Contxita Robles

Contxita Robles

Al habla con… Contxita Robles Perea

A pesar de llevar solo dos años moderando casos, por ganas y preparación, Contxita es ya un firme puntal en el equipo del FERT. Es farmacéutica, ha cursado el Postgrado de Matrimonio y Educación Familiar (MEF) en UIC Barcelona. Está casada y es madre de dos hijos.

¿Cómo fue tu conexión con el FERT?

Mi esposo y yo asistimos a un COF de adolescentes que nos dejó impresionados por la manera de enfocar la educación y nos gustó mucho. Esto despertó mi interés por la Orientación Familiar. Un tiempo después, una amiga me animó a realizar un PIMOF (programa de formación de nuevos moderadores) y tras recibir el correspondiente asesoramiento del FERT, inmediatamente empecé a impartir sesiones.

Desde tus inicios has estado moderando casos sobre la educación sexual y afectiva en los programas de “Adolescentes” y Preadolescentes”. ¿Crees que actualmente los padres están dando toda la importancia que merece este tema para la educación de sus hijos?

Actualmente, en la sociedad frenética en la que vivimos, en ocasiones la prisa o la monotonía del día a día, impiden percibir con nitidez, aspectos y señales importantes del comportamiento de nuestros hijos. En algunos padres, se produce -desde el punto de vista de su responsabilidad educativa- una “siesta de siete años”: desde que el hijo aprende a atarse los zapatos, hasta que de pronto aparece como un desconocido que lo cuestiona todo y se rebela ante cualquier indicación que procede de sus padres o educadores.

¿Qué aspectos educativos a tener en cuenta, destacarías para cada una de estas dos etapas educativas?

De un modo general, hemos de considerar siempre a nuestros hijos individualmente -uno a uno-, teniendo en cuenta su respectivo grado de madurez evolutiva, evitando que resulten precoces o “niñoides” y adaptando la información y criterios educativos que les demos, al entorno que les envuelve.

En la preadolescencia hay que empezar a respetar los silencios, y enseñar a vivir la virtud del pudor (ese sentimiento que mueve a ocultar o evitar hablar con otras personas sobre ciertos sentimientos, pensamientos o actos que se consideran íntimos), que salvaguarda nuestra intimidad, tanto la corporal como la afectiva y la racional.

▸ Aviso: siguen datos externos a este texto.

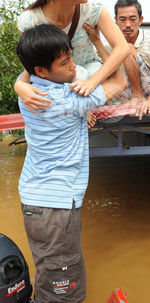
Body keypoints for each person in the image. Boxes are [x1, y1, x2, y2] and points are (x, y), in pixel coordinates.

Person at [16, 24, 128, 303]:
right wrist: (101, 48)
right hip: (57, 208)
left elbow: (27, 74)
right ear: (41, 70)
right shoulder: (71, 99)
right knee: (64, 291)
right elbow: (121, 81)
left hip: (34, 199)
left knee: (48, 275)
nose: (73, 66)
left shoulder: (26, 95)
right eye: (65, 62)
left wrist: (20, 82)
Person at [15, 0, 130, 114]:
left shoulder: (92, 7)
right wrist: (20, 86)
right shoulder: (31, 21)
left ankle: (85, 107)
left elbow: (122, 47)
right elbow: (34, 65)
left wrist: (92, 83)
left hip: (89, 74)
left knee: (84, 74)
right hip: (57, 82)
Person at [93, 0, 150, 120]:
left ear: (140, 20)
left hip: (148, 91)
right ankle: (131, 98)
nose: (128, 24)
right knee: (105, 59)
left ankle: (138, 96)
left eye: (133, 19)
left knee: (126, 48)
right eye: (122, 20)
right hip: (122, 92)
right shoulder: (107, 42)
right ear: (116, 20)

La educación sexual en la adolescencia no debe estar presidida por el sentimiento sino por la voluntad, que debe dirigir nuestros actos a través de la vivencia de aquellas virtudes íntimamente relacionas con el amor humano como la generosidad, la fortaleza o el respeto.

¿Qué repercusiones puede tener en los hijos, el hecho de haber recibido una buena o mala orientación del amor humano, para su vida de adultos?

La misión de educar a nuestros hijos es formar adultos responsables, capaces de dirigir su vida con coherencia. Educar no es amaestrar, es dar pautas para poder tomar decisiones correctas y adecuadas. Un joven bien formado será un adulto responsable con capacidad de llevar una familia adelante y contribuir a una sociedad bien estructurada y con principios sólidos.

La educación de la afectividad la tratamos desde las vertientes de educación de sentimientos y de la sensibilidad. Cuando no se recibe una buena orientación del amor humano, no se tiene la consideración de que hombre y mujer son ante todo personas, no objetos y por tanto la relación entre ellos no es sólo biológica o material sino afectiva e intelectual y está orientada a un amor fecundo.

En un mundo donde los cambios se producen a velocidades vertiginosas ¿Cómo ves el futuro de la Orientación Familiar? La Orientación Familiar es en sí la solución Es una herramienta idónea para ayudar a la formación de los hijos, y eso es tanto como mejorar la sociedad.